Winning writer Seth Skorkowsky of Denton doffed his anonymity to accept the audience's applause for the query about his novel, Damoren. (There's an umlaut over the "a" in the title, but I haven't figured out how to get my laptop to write umlauts yet.)
And whether from second thoughts or the charm of reading the query read in Goldthwaite’s mellow baritone, an agent who had previously rejected the writer announced his willingness to reconsider.
The show’s grim discipline may be paying off. None of the other twenty-two chosen queries beat the gong test, but after hearing them panelists asked even losing authors to send them material for consideration.
Panel members were Lou Anders, editorial director of Prometheus imprint Pyr; Uwe Stender of TriadaUS Literary Agency; Louise Fury of the L. Perkins Agency; Katelyn Detweiler of Jill Grindberg Literary Management; and Alice Spielburg, representing her own agency. Agents in the audience also were allowed to gong as they wished.
Reader Goldthwaite and moderator Russell Connor were members of the DFW Writers Workshop (DFWWW) which sponsored the conference.
Query letters are written inquiries from writers trying to gain representation from literary agents. The letters typically include information about a story’s genre and word count and a brief synopsis to demonstrate the writer’s style and degree of craft. Even a successful query doesn’t guarantee an agent will represent a writer, only that she’s willing to look at extended samples of his work.

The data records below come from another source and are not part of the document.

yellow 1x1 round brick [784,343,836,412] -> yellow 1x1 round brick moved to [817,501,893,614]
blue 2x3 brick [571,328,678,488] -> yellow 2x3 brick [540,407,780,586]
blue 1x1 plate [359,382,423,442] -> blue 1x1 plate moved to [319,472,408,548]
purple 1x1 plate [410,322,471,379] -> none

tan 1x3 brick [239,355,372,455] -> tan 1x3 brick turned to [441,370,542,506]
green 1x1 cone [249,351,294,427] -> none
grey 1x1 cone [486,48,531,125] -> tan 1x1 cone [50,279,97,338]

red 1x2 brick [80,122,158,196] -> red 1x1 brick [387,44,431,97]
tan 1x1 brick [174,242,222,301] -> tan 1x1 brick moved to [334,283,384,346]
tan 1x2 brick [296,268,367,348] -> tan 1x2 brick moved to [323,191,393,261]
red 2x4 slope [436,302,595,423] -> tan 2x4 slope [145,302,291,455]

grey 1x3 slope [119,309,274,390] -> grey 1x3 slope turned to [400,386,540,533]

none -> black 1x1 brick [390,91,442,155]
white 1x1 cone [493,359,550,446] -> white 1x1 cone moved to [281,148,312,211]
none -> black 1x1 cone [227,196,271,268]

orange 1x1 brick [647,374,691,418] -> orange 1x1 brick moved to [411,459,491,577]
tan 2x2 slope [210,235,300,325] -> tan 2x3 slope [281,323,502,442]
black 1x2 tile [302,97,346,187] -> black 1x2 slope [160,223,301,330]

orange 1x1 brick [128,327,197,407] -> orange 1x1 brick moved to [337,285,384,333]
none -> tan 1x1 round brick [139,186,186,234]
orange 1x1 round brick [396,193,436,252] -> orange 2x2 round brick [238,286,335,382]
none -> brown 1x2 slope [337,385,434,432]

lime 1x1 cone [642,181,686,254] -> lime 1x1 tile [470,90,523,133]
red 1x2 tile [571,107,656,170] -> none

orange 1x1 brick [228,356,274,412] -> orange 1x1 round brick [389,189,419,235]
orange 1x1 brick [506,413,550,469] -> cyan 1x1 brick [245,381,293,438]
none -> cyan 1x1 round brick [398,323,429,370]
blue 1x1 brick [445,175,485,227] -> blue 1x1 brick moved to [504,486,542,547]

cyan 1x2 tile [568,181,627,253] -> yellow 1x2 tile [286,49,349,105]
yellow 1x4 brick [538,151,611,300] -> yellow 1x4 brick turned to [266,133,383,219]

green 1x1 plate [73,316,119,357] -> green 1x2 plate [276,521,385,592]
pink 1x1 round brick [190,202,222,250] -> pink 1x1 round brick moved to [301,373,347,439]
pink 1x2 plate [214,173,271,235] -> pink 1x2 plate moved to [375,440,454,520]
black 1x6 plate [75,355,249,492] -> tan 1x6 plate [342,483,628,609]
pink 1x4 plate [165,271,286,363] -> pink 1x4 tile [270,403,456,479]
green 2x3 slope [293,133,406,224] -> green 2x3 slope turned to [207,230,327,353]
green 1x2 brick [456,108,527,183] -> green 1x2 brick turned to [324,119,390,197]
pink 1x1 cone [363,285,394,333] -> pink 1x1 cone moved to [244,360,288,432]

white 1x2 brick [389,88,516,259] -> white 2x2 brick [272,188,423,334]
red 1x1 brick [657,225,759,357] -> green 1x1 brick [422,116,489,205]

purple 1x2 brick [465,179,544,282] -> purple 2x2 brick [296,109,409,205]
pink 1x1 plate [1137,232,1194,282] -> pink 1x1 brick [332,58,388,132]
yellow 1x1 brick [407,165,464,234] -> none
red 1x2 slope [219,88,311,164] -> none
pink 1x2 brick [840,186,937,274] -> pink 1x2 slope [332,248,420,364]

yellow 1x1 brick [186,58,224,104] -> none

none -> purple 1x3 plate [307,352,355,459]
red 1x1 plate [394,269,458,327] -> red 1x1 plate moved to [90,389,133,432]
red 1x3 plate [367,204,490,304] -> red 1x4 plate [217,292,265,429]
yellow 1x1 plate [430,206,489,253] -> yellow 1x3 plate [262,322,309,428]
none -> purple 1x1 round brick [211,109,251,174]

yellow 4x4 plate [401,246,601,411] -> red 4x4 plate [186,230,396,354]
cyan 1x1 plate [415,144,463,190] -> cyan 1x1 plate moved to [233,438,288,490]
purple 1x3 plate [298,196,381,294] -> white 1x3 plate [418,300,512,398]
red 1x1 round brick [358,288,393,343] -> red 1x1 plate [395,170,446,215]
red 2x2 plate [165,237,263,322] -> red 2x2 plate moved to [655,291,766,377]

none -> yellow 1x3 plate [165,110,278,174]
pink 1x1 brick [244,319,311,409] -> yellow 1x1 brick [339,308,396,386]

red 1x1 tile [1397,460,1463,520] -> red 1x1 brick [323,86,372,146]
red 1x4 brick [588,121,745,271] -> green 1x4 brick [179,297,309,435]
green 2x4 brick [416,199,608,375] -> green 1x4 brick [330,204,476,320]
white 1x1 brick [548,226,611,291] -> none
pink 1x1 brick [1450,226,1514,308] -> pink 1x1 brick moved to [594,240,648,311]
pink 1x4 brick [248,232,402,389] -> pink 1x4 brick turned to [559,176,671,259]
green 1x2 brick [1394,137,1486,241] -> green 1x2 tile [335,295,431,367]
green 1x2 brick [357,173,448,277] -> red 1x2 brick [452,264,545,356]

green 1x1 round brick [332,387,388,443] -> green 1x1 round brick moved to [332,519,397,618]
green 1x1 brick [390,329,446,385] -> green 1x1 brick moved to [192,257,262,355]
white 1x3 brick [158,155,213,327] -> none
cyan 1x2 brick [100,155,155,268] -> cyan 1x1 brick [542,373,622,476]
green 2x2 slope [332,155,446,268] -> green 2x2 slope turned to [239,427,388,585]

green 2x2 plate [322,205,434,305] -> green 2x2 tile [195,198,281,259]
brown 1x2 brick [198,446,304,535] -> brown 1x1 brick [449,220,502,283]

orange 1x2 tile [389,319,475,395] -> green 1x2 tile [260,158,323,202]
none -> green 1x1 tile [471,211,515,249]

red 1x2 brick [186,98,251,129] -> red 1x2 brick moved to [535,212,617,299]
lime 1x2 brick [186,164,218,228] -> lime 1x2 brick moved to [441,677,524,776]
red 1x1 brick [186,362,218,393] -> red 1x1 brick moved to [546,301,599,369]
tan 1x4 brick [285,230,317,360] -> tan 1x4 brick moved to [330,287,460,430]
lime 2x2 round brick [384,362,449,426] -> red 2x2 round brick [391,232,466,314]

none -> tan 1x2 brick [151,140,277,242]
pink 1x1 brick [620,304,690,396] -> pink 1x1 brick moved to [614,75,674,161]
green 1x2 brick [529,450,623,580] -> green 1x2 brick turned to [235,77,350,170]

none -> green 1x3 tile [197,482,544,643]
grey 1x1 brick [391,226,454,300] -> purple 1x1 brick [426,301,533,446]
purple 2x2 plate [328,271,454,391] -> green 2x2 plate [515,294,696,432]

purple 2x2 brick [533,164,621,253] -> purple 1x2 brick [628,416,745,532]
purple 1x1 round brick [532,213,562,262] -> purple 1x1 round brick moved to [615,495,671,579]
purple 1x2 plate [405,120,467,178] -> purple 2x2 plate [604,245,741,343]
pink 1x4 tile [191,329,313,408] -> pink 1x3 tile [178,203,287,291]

Query faults that repeated turned agents and editors off was vagueness -- the lack of specific information about the plot, its protagonist or conflict; as well as failure to pinpoint the story’s genre, that is, which shelf it would occupy in a bookstore. “A book marketed toward everyone is an automatic gong,” one agent said. Others gonged a story that claimed multiple genres -- mystery, young adult, and science fiction.
Panelists also disliked overwriting -- “fifty adjectives in ten lines,” one agent said. Anders added, “one hyphen plenty, two hyphens too many, three hyphens left the building.
They also gonged queries felt to be “gimmicky,” such as the metafictional concept of a story about a writer writing a story; implied threats (“it‘s childish -- if you want to threaten me, do it in person”, Stender said); clichés; and stories that simply didn’t grab them.
“People read to be transported out of the ordinary,” Anders said, “and so many pitches are telling me how bored (the characters) are.”
On the other hand, “it’s possible to be a good writer but a bad query writer,” a panelist said, noting that she’d heard a particular query directly from the author and found it much better than it came off in the letter.
Moderator Connor also said he’d heard the novel behind one of the queries and it was much better than the query implied (and no, he said, it wasn’t his own).
For those of us who may be better at writing stories than at summarizing them in query letters, one hope for finding an agent is to meet more of them in person. And DFWWW has a deal for us -- discounted registration for its 2014 conference next May, available through May 31. For details, see
Favorite incentive one author gives herself for writing regularly: “I tell myself, if this sells, I can get another tattoo.”